What to do
Collect every line in the rows below that contains the word "part", and copy each such line in full.

::: Data listing :::

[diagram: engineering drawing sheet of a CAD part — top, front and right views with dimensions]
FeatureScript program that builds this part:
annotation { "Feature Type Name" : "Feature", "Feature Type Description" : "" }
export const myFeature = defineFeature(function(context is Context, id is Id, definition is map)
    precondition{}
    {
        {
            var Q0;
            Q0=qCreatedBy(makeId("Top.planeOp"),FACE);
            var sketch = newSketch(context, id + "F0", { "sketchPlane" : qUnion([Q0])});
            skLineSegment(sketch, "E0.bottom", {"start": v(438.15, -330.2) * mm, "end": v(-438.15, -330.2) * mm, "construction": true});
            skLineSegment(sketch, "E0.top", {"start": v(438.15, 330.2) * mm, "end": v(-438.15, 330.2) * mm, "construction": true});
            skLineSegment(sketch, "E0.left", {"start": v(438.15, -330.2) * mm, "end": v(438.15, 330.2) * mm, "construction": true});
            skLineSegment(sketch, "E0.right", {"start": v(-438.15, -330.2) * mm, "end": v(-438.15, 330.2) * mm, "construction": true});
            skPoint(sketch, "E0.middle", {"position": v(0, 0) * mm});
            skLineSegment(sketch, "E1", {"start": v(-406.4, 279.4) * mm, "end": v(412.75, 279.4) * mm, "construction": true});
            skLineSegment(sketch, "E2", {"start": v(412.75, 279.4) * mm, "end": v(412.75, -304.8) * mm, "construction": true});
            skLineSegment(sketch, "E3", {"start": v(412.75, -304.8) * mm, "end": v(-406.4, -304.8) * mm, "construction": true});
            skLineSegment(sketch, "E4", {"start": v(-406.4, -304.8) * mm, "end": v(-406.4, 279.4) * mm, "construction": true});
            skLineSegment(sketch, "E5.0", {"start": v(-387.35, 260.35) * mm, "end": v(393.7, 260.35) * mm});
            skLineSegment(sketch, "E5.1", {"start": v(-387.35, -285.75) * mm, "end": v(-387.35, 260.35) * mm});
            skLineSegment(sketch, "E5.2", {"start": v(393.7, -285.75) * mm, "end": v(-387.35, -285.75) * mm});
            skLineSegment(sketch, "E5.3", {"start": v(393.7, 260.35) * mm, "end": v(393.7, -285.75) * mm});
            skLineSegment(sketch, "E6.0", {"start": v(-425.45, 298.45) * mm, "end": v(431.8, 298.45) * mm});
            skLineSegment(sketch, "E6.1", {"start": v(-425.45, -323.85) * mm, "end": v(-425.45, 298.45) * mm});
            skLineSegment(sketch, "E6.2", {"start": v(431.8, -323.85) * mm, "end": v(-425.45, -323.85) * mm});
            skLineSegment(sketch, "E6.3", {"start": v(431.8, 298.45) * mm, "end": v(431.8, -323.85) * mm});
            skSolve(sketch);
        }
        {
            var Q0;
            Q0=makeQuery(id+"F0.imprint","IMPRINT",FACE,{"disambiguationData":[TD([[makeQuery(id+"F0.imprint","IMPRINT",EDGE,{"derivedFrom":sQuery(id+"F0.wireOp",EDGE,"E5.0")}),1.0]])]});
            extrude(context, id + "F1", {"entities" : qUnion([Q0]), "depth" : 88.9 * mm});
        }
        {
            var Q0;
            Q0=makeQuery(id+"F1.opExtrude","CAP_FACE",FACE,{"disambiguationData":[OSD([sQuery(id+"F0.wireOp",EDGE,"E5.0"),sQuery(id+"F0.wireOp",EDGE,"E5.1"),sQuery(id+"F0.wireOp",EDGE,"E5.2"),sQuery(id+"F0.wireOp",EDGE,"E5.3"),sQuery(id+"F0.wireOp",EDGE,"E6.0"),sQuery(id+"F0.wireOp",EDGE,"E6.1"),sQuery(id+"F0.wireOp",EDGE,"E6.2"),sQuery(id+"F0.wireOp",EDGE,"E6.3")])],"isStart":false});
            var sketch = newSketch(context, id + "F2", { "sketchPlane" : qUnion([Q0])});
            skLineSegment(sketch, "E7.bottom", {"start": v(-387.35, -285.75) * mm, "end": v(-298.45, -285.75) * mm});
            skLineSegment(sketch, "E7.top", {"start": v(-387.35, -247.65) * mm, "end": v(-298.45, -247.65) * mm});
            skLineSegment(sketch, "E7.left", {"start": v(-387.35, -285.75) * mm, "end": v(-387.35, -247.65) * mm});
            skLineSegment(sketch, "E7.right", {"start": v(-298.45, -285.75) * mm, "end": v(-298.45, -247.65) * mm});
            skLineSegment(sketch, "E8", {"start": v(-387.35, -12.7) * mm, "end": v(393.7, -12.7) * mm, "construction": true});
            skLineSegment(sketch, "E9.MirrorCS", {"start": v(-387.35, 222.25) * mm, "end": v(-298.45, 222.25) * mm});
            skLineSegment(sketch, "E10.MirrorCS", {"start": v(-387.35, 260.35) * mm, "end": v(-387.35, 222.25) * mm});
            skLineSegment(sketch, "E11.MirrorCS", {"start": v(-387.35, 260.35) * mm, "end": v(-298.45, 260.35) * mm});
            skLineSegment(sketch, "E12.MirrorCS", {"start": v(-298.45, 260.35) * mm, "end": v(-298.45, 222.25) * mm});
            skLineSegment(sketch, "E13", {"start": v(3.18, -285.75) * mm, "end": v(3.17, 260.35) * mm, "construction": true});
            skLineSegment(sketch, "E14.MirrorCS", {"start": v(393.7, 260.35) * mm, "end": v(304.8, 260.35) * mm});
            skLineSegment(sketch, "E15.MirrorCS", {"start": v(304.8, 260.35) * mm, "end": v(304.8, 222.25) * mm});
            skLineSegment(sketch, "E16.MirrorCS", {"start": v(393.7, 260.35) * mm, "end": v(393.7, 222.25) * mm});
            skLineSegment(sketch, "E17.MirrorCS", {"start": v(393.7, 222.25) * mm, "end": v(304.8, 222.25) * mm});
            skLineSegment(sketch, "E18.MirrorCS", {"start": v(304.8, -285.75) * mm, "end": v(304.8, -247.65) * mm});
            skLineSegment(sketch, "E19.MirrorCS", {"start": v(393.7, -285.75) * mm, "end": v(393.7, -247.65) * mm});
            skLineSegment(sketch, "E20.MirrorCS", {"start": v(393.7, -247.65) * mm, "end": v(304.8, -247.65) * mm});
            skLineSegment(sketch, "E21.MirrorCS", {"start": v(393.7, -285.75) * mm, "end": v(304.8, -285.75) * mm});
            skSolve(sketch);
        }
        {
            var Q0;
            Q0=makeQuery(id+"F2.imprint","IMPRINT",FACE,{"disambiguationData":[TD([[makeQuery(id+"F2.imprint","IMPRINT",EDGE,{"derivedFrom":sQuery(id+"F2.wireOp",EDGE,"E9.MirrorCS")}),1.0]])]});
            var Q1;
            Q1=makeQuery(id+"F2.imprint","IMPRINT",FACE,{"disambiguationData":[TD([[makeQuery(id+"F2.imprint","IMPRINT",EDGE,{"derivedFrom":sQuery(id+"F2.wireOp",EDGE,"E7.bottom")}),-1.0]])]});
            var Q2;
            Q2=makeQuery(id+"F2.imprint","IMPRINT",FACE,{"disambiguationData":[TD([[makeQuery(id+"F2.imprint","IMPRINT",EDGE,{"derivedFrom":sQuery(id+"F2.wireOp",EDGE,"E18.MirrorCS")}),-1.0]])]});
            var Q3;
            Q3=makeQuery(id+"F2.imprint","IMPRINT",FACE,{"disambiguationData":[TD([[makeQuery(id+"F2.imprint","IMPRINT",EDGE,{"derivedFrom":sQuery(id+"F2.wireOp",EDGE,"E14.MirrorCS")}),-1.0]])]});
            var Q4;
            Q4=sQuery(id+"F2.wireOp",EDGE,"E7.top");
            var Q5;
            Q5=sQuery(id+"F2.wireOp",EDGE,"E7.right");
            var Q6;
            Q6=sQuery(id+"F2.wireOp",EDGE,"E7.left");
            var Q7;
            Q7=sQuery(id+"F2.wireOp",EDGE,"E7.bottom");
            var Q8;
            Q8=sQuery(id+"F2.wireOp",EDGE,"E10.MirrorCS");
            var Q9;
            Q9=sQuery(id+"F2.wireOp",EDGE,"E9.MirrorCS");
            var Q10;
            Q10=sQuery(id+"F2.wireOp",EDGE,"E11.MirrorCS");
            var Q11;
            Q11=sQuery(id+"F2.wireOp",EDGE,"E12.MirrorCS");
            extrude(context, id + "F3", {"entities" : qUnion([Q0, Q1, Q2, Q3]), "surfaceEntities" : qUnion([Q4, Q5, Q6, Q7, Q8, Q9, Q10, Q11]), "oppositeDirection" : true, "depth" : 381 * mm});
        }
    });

:::

Result for this exercise
[diagram: engineering drawing sheet of a CAD part — top, front and right views with dimensions]
FeatureScript program that builds this part:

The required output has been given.